GIVEN DATA:
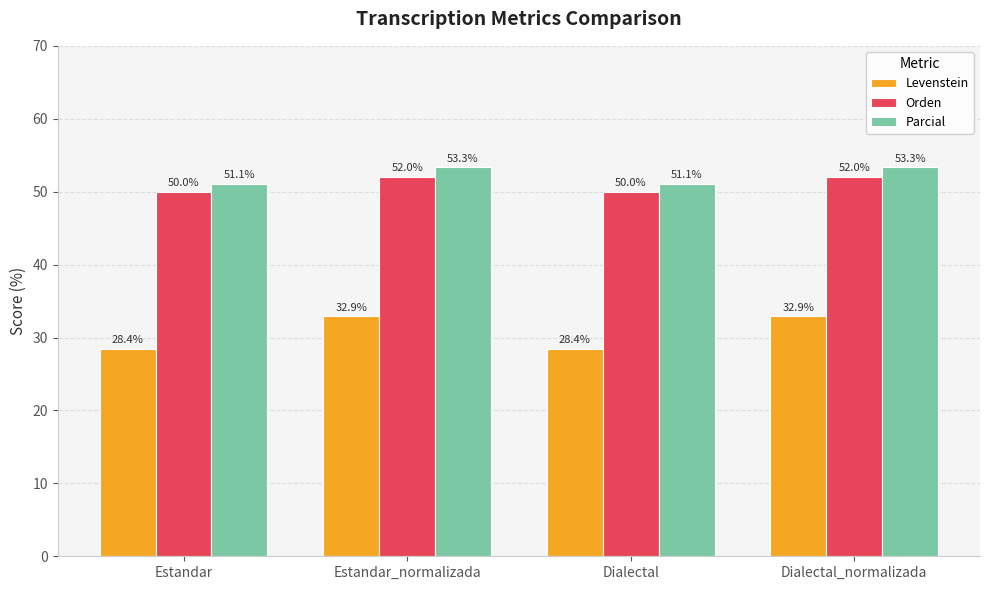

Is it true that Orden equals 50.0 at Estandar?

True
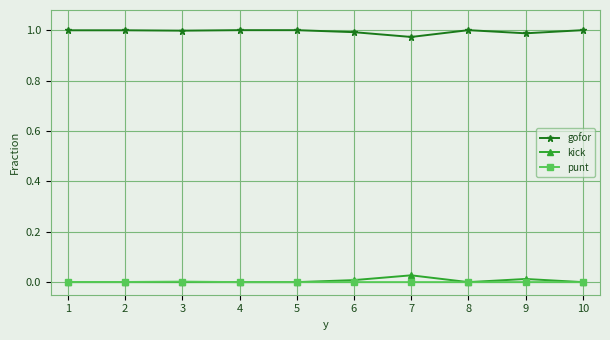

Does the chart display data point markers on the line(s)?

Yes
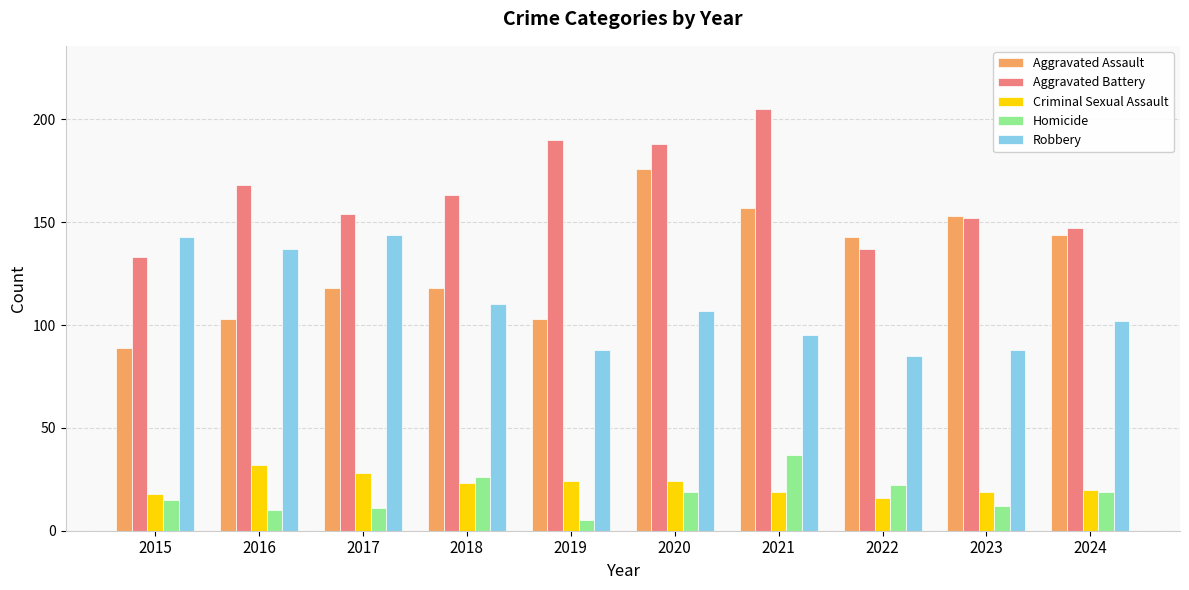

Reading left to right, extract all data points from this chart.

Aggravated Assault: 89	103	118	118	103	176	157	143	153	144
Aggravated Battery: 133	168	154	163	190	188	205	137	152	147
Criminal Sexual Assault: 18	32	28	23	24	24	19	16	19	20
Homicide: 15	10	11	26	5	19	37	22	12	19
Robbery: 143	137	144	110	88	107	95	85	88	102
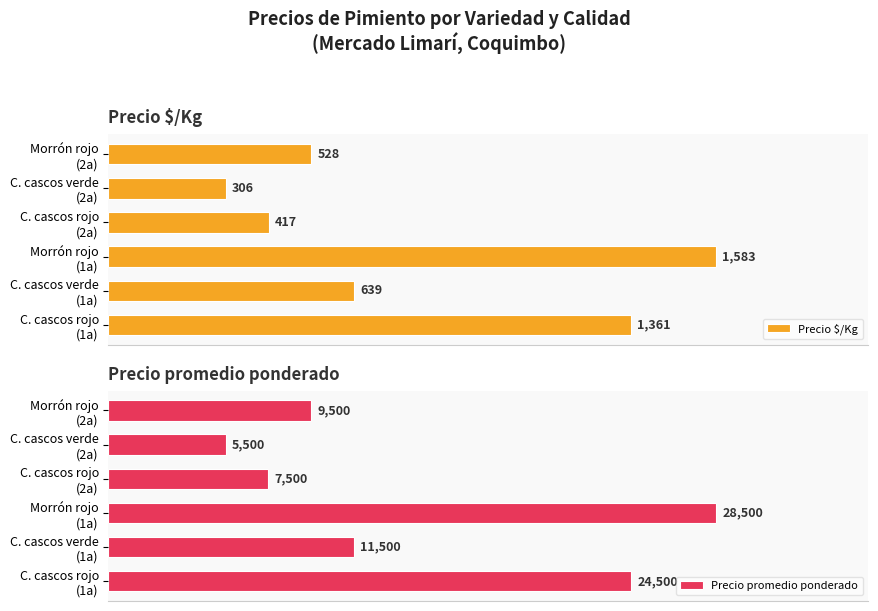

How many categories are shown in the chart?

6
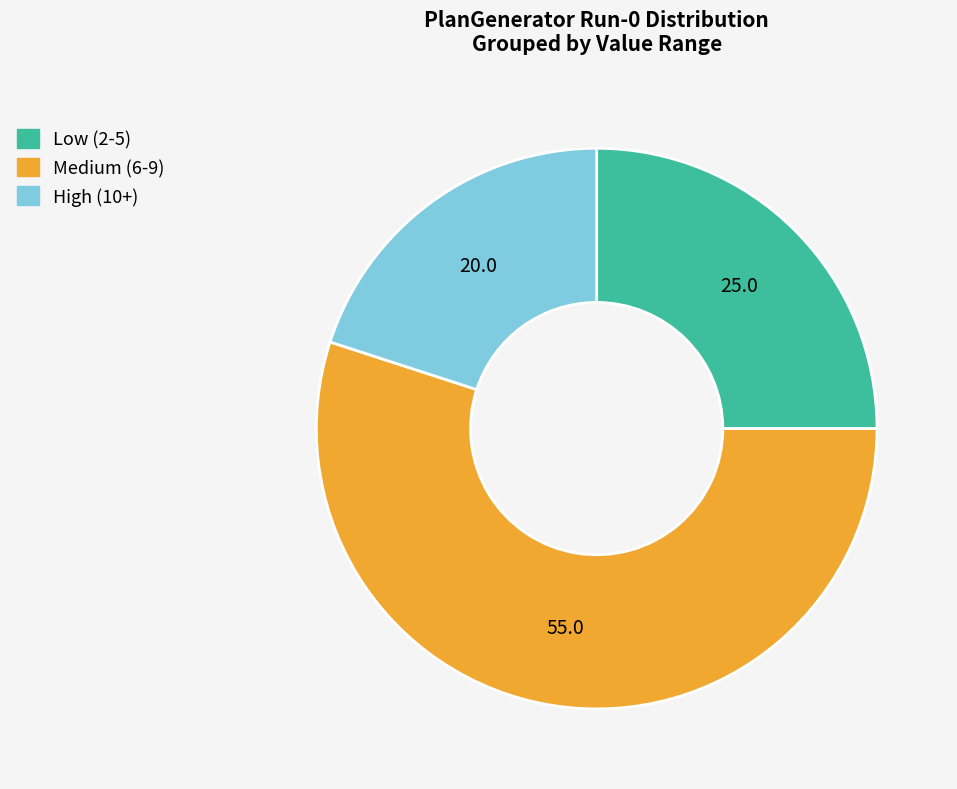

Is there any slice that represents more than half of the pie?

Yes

WORK INSTRUCTIONS:
Can you transcribe the records word for word, from the line containing "Does the chart" through the end of the records, omitting the pictures?

YOUR RESPONSE:
Does the chart display data point markers on the line(s)?

Yes

Reading left to right, extract all data points from this chart.

Aggravated Assault: 89	103	118	118	103	176	157	143	153	144
Aggravated Battery: 133	168	154	163	190	188	205	137	152	147
Criminal Sexual Assault: 18	32	28	23	24	24	19	16	19	20
Homicide: 15	10	11	26	5	19	37	22	12	19
Robbery: 143	137	144	110	88	107	95	85	88	102

How many categories are shown in the chart?

6

Is there any slice that represents more than half of the pie?

Yes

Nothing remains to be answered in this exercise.